First in Idol news, here is further verification of the Scotty McCreery/George W. Bush comparison. When Melissa McEwan of Shakesville juxtaposes pics and videos of the two “country boys” with similar smirks and expressions, it kind of reminds me of those old protests signs that put ol’ W’s face with that of a chimp. The end result is just eerie. When McEwan elaborates on what might lie beneath McCreery’s expressions and what his run represents, it makes me rethink what’s going on with the kid who ruined my favorite Josh Turner song. I don’t have the antipathy towards Scotty that I’ve seen on other sites, but I reiterate that my reason is that Scotty has never been in a position of power, so he has never had a chance to say, as Todd Barry would put it, “Fuck you. War!” If that’s how he responds to one of Randy’s wooden complements, all bets are off.

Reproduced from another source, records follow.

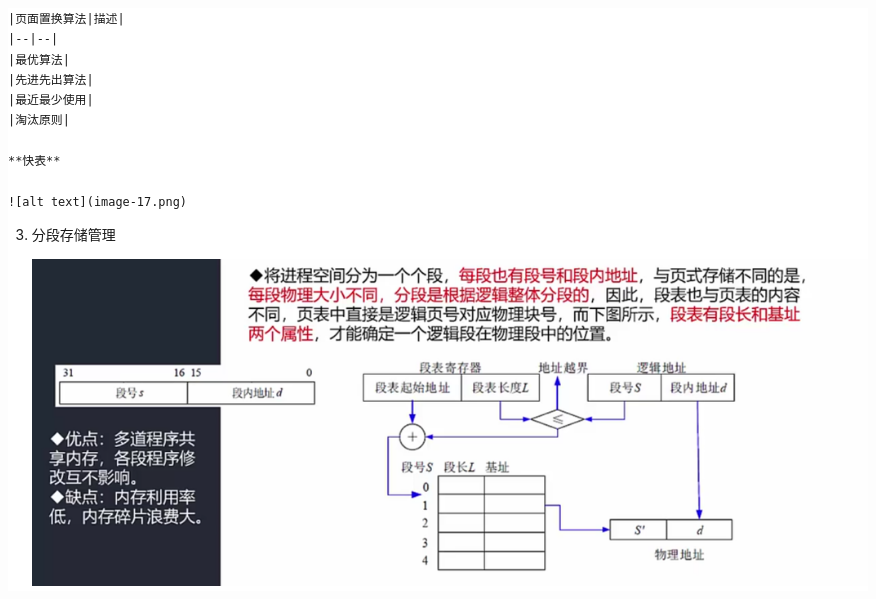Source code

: 
    |页面置换算法|描述|
    |--|--|
    |最优算法|
    |先进先出算法|
    |最近最少使用|
    |淘汰原则|

    **快表**

    ![alt text](image-17.png)

3. 分段存储管理 

    ![alt text](image-18.png)  
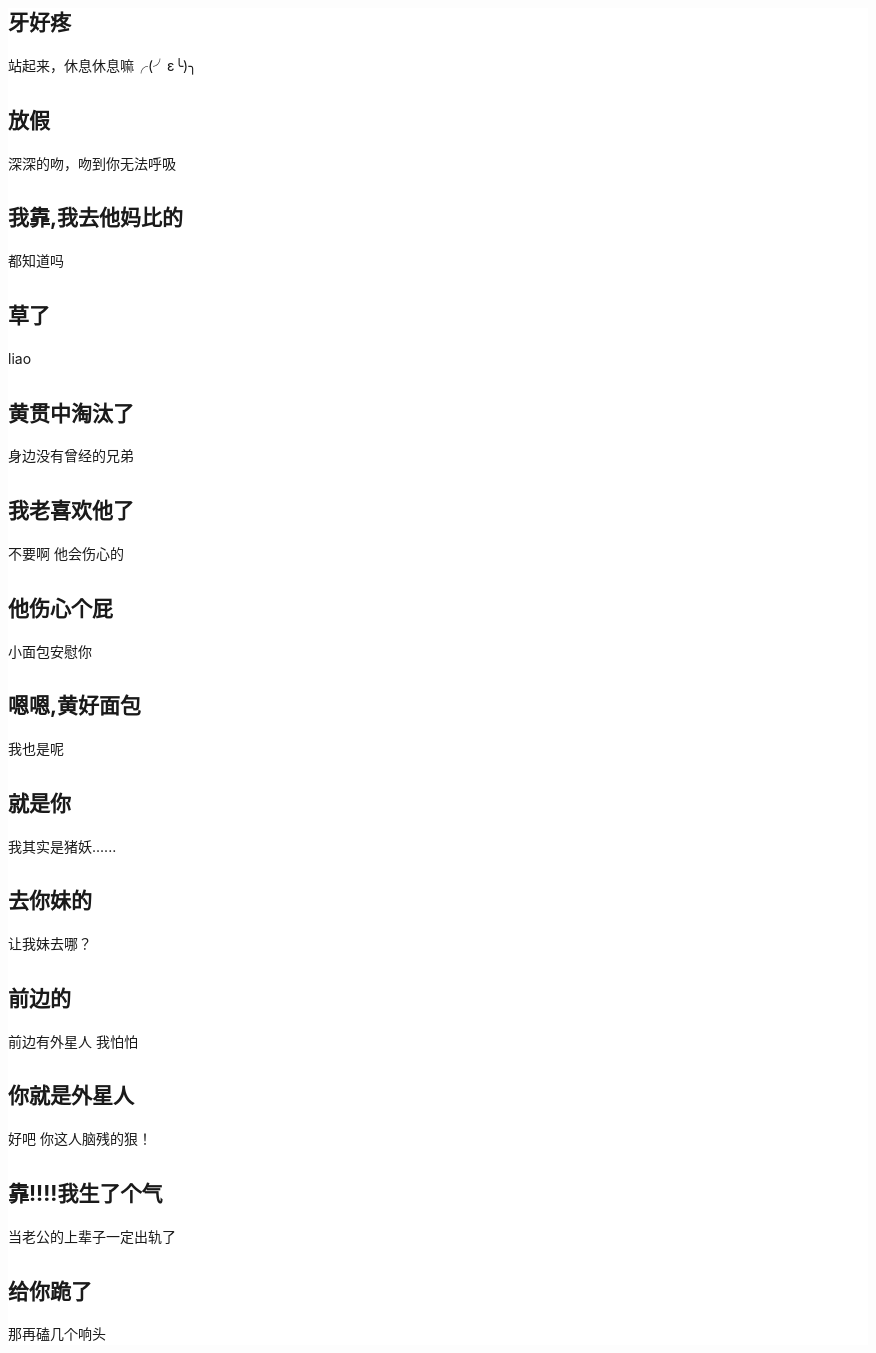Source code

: ## 牙好疼
站起来，休息休息嘛╭(╯ε╰)╮

## 放假
深深的吻，吻到你无法呼吸

## 我靠,我去他妈比的
都知道吗

## 草了
liao

## 黄贯中淘汰了
身边没有曾经的兄弟

## 我老喜欢他了
不要啊 他会伤心的

## 他伤心个屁
小面包安慰你

## 嗯嗯,黄好面包
我也是呢

## 就是你
我其实是猪妖......

## 去你妹的
让我妹去哪？

## 前边的
前边有外星人 我怕怕

## 你就是外星人
好吧 你这人脑残的狠！

## 靠!!!!我生了个气
当老公的上辈子一定出轨了

## 给你跪了
那再磕几个响头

On a different note, the Ann Arbor dancethink band My Dear Disco has changed their name to Ella Riot. I think this is a good move on their part. As the band has indicated on their site, it clears up any confusion with the Australian band My Disco as well as any preconceptions that they make disco music (they don’t). I’ve written about the band before on this site and saw them live with their current lineup back in November. They have shown no signs of slowing down in their high-intensity dance-rock rave-ups. Ella Riot is currently touring and I look forward to seeing them when they come to metro DC next month.

Finally from my inbox, I had a chance to listen to the new release Warm Blooded Lizard by San Francisco hip-hop producer Nym. The album focuses on spaghetti western music, like the kind Ennio Morricone composed for Sergio Leone’s movies. It’s a territory you don’t see mined a lot for instrumental hip-hop. It’s also not a whole album of “flute flute flute….wah wah WAH.” I was impressed with the variety of instrumentation and the mix of vocal lines from old movies long forgotten (at least to me). There are a lot of standout tracks. “Redwood’s” simple but effective mix of beats and guitar made me feel like an outlaw badass. “Rats” features the ominous vocal intro, bass, and piano combo-ing that put RJD2 on the map back in the Deadringer era. “Cucko” ambles along leisurely and quirkily like a sepia-toned Wagon Christ track. Oh, and just when you thought you weren’t gonna get any original vocals or Morricone, along comes “Bandida.” There’s this sexy male + female vocal rap duet over a certain iconic melody that for me was the centerpiece of the album. You can pick up Warm Blooded Lizard for a cool $5 at Nym’s Bandcamp page.

Rest In Peace Jet Harris, 1939-2011.